__Work task__: From the first line to the last, restate the data exactly, leaving out the images.

[Items from a data source]
***

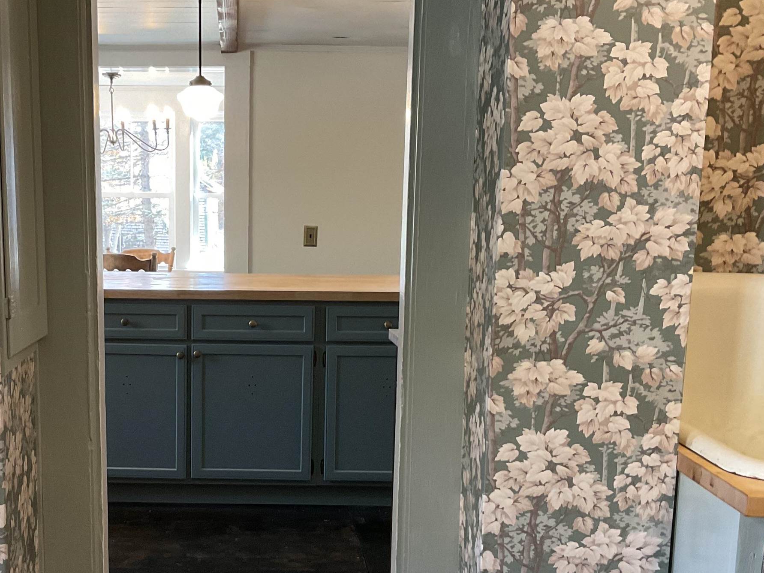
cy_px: 396
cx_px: 253
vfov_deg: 28.8
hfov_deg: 37.8
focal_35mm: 50
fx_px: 1103
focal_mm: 3
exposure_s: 1/60
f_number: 1.8
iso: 125
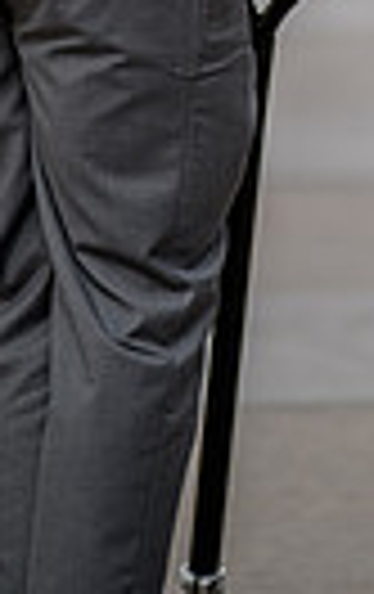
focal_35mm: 624
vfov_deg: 3.3
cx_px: 374
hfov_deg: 2.1
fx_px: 10132
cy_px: -338
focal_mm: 180
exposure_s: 1/640
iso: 250
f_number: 2.8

***

__Exercise response__:
cy_px: 396
cx_px: 253
vfov_deg: 28.8
hfov_deg: 37.8
focal_35mm: 50
fx_px: 1103
focal_mm: 3
exposure_s: 1/60
f_number: 1.8
iso: 125
focal_35mm: 624
vfov_deg: 3.3
cx_px: 374
hfov_deg: 2.1
fx_px: 10132
cy_px: -338
focal_mm: 180
exposure_s: 1/640
iso: 250
f_number: 2.8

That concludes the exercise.